In this week’s episode of Everyday Grammar, we’re
going to talk about two common types of double negatives. A double negative
is when you use two negative words in the same clause of a sentence.
Let’s take a real-world example. In 2012, President
Obama spoke at United Nations about the Iran nuclear issue.
“America wants to resolve this issue through
diplomacy, and we believe that there is still time and space to do so. But that
time is not unlimited.”
What did the president mean when he said “not
unlimited?” Mr. Obama’s double negative statement confused many people.
English teachers do not like double negatives because
they can be confusing and illogical. Starting in elementary school,
teachers tell students to avoid them. But many native English speakers still
use double negatives.
There are two types of double negatives.
The first kind of double negative is when two negative
words form a positive statement. When President Obama said, “Time is not
unlimited,” the negative “not” and the negative prefix “un” cancel each
other out. What Mr. Obama meant is that time is limited for Iran.
Politicians, lawyers, and diplomats sometimes use this type of double negative
in sensitive situations.
The second type of double negative is when two
negatives form a stronger negative. For example, “I don’t know nothing.”
When you place a verb between two negative words, the result is usually a stronger
negative. But, if you told an English teacher, “I don’t know nothing,”
the teacher would probably correct you with, “I don’t know anything.”
This kind of double negative is taboo in professional and academic
situations. Some people see it as a sign of being poorly educated.

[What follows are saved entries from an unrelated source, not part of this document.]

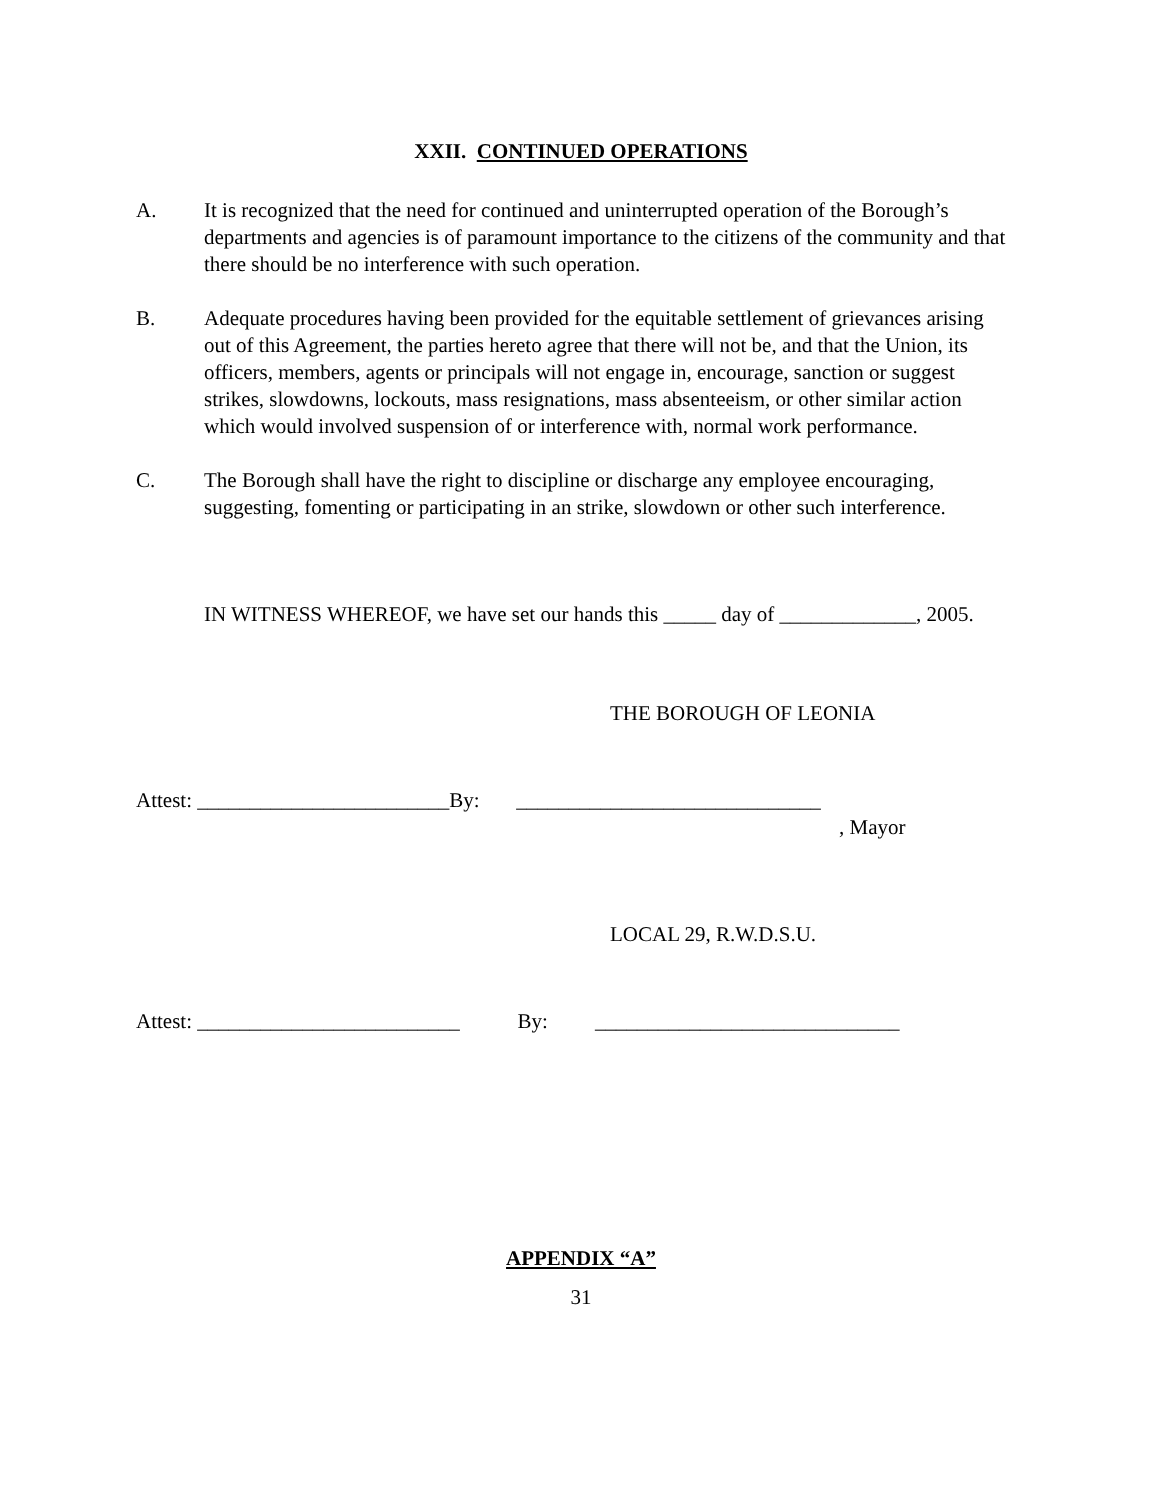XXII. CONTINUED OPERATIONS
A. It is recognized that the need for continued and uninterrupted operation of the Borough’s departments and agencies is of paramount importance to the citizens of the community and that there should be no interference with such operation.
B. Adequate procedures having been provided for the equitable settlement of grievances arising out of this Agreement, the parties hereto agree that there will not be, and that the Union, its officers, members, agents or principals will not engage in, encourage, sanction or suggest strikes, slowdowns, lockouts, mass resignations, mass absenteeism, or other similar action which would involved suspension of or interference with, normal work performance.
C. The Borough shall have the right to discipline or discharge any employee encouraging, suggesting, fomenting or participating in an strike, slowdown or other such interference.
IN WITNESS WHEREOF, we have set our hands this _____ day of _____________, 2005.
THE BOROUGH OF LEONIA
Attest: ________________________By: _____________________________
, Mayor
LOCAL 29, R.W.D.S.U.
Attest: _________________________ By: _____________________________
APPENDIX “A”
31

But English speakers have been using double negatives
for centuries. The first English translation of the Bible by King James used
double negatives. William Shakespeare even used a triple negative
in his play Richard III. Shakespeare wrote, “I never was nor never
will be.” Was Shakespeare wrong?
It was Robert Lowth who decided the double negative
had no place in English grammar. Robert Lowth was a leader in the Church of
England. In 1762, he wrote a book called A Short Introduction to English
Grammar. Mr. Lowth proposed many restrictions on English grammar,
many of them inspired by Latin. Over the years, his rules became the
standard for teaching grammar all over the English-speaking world.
But the double negative is alive and well, especially
in informal speech. In fact, some of the richness of the English
language comes from ignoring the rules. Listen for the double negative in the
song “Satisfaction” by the Rolling Stones.
"I can’t get no satisfaction
I can’t get no satisfaction
‘Cause I try and I try…"
Would the song have the same effect if Rolling Stones
singer Mick Jagger had said, “I cannot get any satisfaction”?
And surely Robert Lowth would not approve of pop star
Rihanna’s use of the double negative in her song called “Numb”.
“I don’t care, can’t tell me nothing”
The double negative is just one example of the
difference between how English is taught in school and how it is sometimes
So next time you get frustrated with English grammar,
don’t blame your teacher. Blame Robert Lowth.
Double Negative Type 1:
Negative + negative = weak positive
She is not incorrect. (She IS correct)
The plan is not without risk. (The plan HAS risk)
Time is not unlimited. (Time IS limited)
TIP: This type of negative is grammatically
acceptable, but should be avoided. It is used when the speakers want to be
indirect and avoid offending someone.
Double Negative Type 2:
Negative + verb + negative = strong negative
I haven’t seen nobody. (I haven’t seen anybody)
I can’t get no
satisfaction. (I can’t get any
Don’t tell me nothing. (Don’t tell me anything)
TIP: This type of double negative is sometimes used in
informal spoken English. One should avoid using it in academic and professional
situations—especially in TOEFL, IELTS, college or job application letters.